I just gotta say this. I have a short list of clients that in no way shape or form will ever hunt or fish with me again, my choice. You just get a feel over the years on what guys will make good clients and which ones will be a pain in the ****. A comment here, questions there and the dreaded look and light bulb over their head. "Where are the birds and hows come I haven't shot my limit yet" The older I get the worse my memory is but you can bet I remember clients I don't want back. Guides that tell you they get limits every time they hunt are full of you know what clear up to their ears.

One more thing, I don't offer free hunts either, good bad or ugly, this is what you get. I have absolutly no control over what or how the birds are going to react. I can't make my kids or my wife listen to me how can I know for sure what wild game is going to do?

Here's my hunt policy, I generally don't get whiners, especially if they read my policy. http://www.coldwatercharters.com/huntingdetails.htm and if they do whine, they are spinning their wheels


----------



## LarryZ (Sep 4, 2006)

Boo Who! Sounds like the birds just didn't show that day. Guides can never guarantee that they'll show up! If your in the flocks path, which Steve's area are, then you might get some if there flying your way that day! Simple as that! Food Beer Water, etc. There was more then plenty as well as plenty of good talk after the fact. Steve did us great! We saw 200 birds all called in by Steve close enough to shoot!

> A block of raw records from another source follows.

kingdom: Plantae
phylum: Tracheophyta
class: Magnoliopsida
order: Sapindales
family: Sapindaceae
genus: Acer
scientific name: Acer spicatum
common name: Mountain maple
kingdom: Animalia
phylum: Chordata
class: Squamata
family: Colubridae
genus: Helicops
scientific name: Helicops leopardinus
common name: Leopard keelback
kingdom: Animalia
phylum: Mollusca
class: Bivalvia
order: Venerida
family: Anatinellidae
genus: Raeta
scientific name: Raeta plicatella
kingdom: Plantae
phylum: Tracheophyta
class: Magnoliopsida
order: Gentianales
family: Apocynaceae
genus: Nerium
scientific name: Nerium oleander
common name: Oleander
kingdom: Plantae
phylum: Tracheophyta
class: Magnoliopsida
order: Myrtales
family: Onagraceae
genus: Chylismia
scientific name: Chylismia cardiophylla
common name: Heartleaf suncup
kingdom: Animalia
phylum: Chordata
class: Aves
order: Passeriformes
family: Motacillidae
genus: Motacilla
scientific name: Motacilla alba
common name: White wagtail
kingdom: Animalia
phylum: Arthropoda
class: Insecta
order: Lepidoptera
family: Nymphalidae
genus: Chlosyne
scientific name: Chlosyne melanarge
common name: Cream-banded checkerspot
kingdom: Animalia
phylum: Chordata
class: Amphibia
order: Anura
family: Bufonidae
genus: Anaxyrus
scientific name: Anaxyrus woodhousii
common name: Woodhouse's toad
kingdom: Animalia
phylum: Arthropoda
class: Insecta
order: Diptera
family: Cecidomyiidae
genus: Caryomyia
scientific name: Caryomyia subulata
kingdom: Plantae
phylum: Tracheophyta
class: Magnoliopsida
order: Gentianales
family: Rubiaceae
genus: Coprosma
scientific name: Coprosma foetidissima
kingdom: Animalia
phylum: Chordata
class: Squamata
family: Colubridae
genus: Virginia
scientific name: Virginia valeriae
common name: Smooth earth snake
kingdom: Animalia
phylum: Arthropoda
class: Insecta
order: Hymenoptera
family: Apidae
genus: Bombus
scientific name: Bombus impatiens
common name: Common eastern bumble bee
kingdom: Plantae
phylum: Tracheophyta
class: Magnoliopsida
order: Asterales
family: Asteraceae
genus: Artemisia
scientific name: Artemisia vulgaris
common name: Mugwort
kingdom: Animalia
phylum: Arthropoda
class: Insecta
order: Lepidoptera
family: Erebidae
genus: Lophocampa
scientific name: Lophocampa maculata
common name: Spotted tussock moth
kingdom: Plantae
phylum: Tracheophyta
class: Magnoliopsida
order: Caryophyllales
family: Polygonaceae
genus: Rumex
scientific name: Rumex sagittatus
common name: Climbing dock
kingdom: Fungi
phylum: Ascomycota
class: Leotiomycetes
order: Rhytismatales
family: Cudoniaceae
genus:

GREAT DAY WAS HAD BY ALL! NICE SET UP WITH THE BLINDS, DECOYS, ETC. I'd recommend him to anybody!

Sounds like a mid life crisis with some of the boo who quotes


----------



## duck heaven (Aug 10, 2004)

It's darn tootin ... a good thing we all have freedom of speech ................. and choices in our lives ....









Could you imagine ...... if the government made it a Law .... 

P.A. 2006: .................. We Had To Hunt!  :yikes: :lol: :bouncy: :lol: 


exerpt from my upcomming book:  _*Michigan Footprints*_



.


----------



## Dead Bird (Oct 2, 2001)

this is going no where quickly... closed...


----------